Collected data entries:
•••••

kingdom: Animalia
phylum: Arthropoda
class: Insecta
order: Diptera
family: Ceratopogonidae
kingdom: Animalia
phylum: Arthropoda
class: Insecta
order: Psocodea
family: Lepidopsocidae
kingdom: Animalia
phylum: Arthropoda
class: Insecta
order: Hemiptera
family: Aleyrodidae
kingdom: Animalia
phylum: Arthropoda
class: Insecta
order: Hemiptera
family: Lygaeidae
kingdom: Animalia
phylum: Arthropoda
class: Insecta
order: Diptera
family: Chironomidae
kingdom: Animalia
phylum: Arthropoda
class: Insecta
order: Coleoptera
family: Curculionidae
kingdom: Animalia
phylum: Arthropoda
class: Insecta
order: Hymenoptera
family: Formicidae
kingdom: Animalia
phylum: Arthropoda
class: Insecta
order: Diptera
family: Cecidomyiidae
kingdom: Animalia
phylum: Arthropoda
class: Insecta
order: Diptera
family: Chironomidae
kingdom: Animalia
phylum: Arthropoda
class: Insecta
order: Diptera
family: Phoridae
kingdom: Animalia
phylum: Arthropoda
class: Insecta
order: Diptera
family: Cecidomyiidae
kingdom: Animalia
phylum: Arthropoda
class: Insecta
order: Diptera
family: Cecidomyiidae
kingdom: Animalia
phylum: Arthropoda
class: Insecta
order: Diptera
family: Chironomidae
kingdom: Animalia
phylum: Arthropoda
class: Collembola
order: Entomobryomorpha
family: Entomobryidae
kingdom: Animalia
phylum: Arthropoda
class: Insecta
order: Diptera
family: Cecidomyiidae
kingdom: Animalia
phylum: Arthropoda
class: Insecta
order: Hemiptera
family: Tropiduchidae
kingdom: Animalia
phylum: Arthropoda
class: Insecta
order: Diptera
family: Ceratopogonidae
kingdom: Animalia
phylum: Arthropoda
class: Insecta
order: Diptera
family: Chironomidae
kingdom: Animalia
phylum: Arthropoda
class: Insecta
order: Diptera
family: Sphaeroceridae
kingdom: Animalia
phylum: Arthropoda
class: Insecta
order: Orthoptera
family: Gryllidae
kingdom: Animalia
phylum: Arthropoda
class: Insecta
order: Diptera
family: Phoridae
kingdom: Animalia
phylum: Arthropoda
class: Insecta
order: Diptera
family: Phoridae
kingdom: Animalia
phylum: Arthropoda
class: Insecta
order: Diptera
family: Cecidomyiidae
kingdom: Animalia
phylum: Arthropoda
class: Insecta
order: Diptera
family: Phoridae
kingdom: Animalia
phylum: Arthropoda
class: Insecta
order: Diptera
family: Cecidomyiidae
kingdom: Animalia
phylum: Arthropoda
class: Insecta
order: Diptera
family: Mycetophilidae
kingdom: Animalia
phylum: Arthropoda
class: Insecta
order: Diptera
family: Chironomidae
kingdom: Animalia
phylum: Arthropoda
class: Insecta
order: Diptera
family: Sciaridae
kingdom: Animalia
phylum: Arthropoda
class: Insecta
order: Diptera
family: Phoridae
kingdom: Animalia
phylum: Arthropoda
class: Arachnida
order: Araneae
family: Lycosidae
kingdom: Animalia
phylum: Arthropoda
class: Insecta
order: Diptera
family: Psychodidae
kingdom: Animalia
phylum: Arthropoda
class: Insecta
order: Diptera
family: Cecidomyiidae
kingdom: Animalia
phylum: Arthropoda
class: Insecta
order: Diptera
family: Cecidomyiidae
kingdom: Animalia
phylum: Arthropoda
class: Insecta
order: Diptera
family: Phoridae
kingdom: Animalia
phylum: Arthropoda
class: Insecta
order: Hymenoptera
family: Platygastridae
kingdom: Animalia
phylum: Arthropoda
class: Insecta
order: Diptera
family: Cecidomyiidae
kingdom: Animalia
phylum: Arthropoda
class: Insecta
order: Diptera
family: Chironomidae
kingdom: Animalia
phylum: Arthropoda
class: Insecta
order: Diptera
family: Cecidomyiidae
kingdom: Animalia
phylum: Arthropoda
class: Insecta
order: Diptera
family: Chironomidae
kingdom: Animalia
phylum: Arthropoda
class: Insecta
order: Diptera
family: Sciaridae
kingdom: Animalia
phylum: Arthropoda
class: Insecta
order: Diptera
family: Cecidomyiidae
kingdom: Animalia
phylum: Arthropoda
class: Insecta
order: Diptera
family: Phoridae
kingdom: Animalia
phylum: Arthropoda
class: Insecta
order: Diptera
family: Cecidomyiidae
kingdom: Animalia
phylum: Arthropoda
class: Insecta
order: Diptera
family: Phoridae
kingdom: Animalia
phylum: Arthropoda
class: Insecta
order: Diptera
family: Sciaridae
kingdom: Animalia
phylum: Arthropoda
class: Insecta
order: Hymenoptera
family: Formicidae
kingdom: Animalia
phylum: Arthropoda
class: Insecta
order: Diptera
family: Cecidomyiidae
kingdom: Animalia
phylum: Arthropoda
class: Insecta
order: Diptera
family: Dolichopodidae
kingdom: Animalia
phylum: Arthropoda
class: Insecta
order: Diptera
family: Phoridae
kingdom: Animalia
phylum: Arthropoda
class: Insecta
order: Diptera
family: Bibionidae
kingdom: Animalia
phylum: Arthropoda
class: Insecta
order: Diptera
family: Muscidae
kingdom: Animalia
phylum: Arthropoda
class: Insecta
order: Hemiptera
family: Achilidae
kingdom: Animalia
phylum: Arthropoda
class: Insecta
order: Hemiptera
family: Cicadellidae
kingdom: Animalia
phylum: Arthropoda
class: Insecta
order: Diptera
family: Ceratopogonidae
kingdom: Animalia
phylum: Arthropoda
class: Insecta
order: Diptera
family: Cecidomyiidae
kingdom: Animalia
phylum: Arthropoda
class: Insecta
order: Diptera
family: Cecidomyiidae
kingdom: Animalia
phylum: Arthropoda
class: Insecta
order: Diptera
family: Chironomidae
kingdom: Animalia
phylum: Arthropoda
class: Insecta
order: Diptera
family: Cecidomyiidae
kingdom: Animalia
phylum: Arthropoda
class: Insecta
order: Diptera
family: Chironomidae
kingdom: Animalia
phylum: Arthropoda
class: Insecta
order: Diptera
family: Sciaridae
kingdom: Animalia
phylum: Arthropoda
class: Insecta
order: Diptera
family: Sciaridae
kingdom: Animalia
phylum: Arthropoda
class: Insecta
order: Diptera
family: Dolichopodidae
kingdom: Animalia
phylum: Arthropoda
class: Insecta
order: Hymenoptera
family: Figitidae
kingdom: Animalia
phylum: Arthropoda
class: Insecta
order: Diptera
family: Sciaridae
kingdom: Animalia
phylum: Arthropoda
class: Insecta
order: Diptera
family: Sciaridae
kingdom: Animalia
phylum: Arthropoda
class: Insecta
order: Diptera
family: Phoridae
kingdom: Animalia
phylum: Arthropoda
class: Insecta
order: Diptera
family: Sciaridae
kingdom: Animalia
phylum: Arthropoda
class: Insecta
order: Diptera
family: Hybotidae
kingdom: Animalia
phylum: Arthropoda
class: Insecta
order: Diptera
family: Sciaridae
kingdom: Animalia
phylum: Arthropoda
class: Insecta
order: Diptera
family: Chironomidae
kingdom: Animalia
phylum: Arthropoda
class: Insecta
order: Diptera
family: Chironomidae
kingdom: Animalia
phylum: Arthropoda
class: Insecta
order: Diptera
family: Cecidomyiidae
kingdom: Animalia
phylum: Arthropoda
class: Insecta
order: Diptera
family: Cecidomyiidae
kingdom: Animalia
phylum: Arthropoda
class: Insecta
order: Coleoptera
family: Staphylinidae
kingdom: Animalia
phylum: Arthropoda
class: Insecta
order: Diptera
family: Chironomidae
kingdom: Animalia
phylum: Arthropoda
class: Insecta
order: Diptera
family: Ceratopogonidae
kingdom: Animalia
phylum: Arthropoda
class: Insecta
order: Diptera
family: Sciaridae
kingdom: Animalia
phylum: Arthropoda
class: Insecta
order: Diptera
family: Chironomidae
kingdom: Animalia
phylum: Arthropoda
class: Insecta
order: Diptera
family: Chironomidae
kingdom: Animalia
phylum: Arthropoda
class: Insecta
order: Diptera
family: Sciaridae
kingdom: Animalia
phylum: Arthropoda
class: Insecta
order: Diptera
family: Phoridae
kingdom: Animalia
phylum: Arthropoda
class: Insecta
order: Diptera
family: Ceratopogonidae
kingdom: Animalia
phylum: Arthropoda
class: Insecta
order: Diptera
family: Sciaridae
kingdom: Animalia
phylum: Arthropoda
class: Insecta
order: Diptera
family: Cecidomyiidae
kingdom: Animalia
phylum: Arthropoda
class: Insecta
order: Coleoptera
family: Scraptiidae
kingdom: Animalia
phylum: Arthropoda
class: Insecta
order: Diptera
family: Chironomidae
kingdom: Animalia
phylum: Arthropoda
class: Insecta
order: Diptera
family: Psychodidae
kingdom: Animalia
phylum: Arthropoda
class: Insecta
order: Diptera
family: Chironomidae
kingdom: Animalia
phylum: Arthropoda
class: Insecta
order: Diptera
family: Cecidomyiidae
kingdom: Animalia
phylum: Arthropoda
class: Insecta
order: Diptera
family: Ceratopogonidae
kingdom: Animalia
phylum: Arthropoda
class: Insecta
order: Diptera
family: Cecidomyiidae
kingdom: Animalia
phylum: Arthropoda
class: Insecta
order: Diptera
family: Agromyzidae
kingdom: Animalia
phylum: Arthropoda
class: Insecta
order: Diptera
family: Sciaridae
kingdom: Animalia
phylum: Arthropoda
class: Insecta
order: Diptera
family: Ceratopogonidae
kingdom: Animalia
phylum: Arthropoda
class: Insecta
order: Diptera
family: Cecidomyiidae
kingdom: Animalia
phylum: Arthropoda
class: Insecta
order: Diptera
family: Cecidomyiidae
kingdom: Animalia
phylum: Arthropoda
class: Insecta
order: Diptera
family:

•••••

- Task prompt:
Could you reproduce the listing word for word, from its first line through the line containing "family: Curculionidae", both ends included?

- Exercise result:
kingdom: Animalia
phylum: Arthropoda
class: Insecta
order: Diptera
family: Ceratopogonidae
kingdom: Animalia
phylum: Arthropoda
class: Insecta
order: Psocodea
family: Lepidopsocidae
kingdom: Animalia
phylum: Arthropoda
class: Insecta
order: Hemiptera
family: Aleyrodidae
kingdom: Animalia
phylum: Arthropoda
class: Insecta
order: Hemiptera
family: Lygaeidae
kingdom: Animalia
phylum: Arthropoda
class: Insecta
order: Diptera
family: Chironomidae
kingdom: Animalia
phylum: Arthropoda
class: Insecta
order: Coleoptera
family: Curculionidae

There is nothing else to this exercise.